How to complete this task:
Write out the lines of the records, verbatim, from the line containing "پرش به محتوا" through the last line of the records, both ends included. Leave the pictures out.

Dataset entries:
::::::

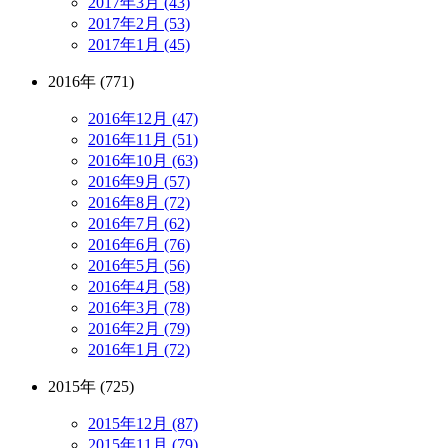
2017年3月 (43)
2017年2月 (53)
2017年1月 (45)
2016年 (771)
2016年12月 (47)
2016年11月 (51)
2016年10月 (63)
2016年9月 (57)
2016年8月 (72)
2016年7月 (62)
2016年6月 (76)
2016年5月 (56)
2016年4月 (58)
2016年3月 (78)
2016年2月 (79)
2016年1月 (72)
2015年 (725)
2015年12月 (87)
2015年11月 (79)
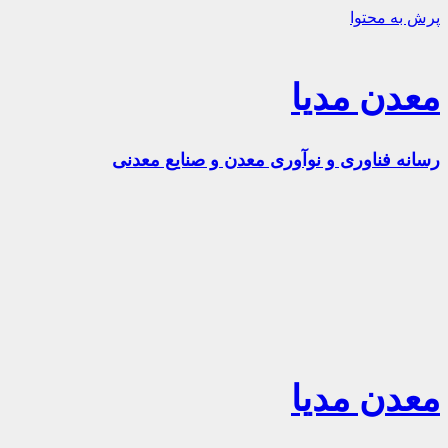
پرش به محتوا
معدن مدیا
رسانه فناوری و نوآوری معدن و صنایع معدنی
معدن مدیا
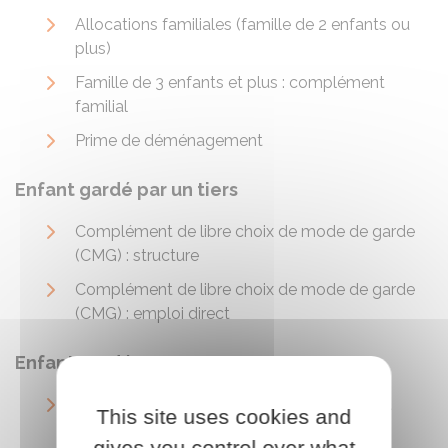
Allocations familiales (famille de 2 enfants ou
plus)
Famille de 3 enfants et plus : complément
familial
Prime de déménagement
Enfant gardé par un tiers
Complément de libre choix de mode de garde
(CMG) : structure
Complément de libre choix de mode de garde
(CMG) : emploi direct
Enfant gardé par un parent
Prestation partagée d'éducation de l'enfant
This site uses cookies and
(PreParE)
gives you control over what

::::::

Final answer:
پرش به محتوا
معدن مدیا
رسانه فناوری و نوآوری معدن و صنایع معدنی
معدن مدیا
Allocations familiales (famille de 2 enfants ou
plus)
Famille de 3 enfants et plus : complément
familial
Prime de déménagement
Enfant gardé par un tiers
Complément de libre choix de mode de garde
(CMG) : structure
Complément de libre choix de mode de garde
(CMG) : emploi direct
Enfant gardé par un parent
Prestation partagée d'éducation de l'enfant
This site uses cookies and
(PreParE)
gives you control over what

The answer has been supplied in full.